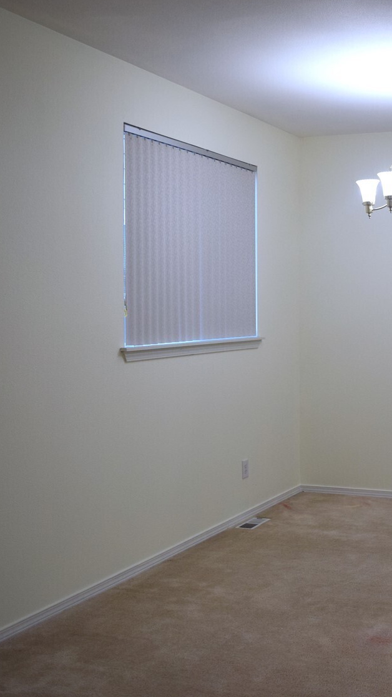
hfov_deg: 26.0
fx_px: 794
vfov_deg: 47.4
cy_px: 348
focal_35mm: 43
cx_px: 412
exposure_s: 1/80
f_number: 4.5
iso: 400
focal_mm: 18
++++++++++
Work instruction :: Each record above should be duplicated word for word, with no pictures included.

Output ::
hfov_deg: 26.0
fx_px: 794
vfov_deg: 47.4
cy_px: 348
focal_35mm: 43
cx_px: 412
exposure_s: 1/80
f_number: 4.5
iso: 400
focal_mm: 18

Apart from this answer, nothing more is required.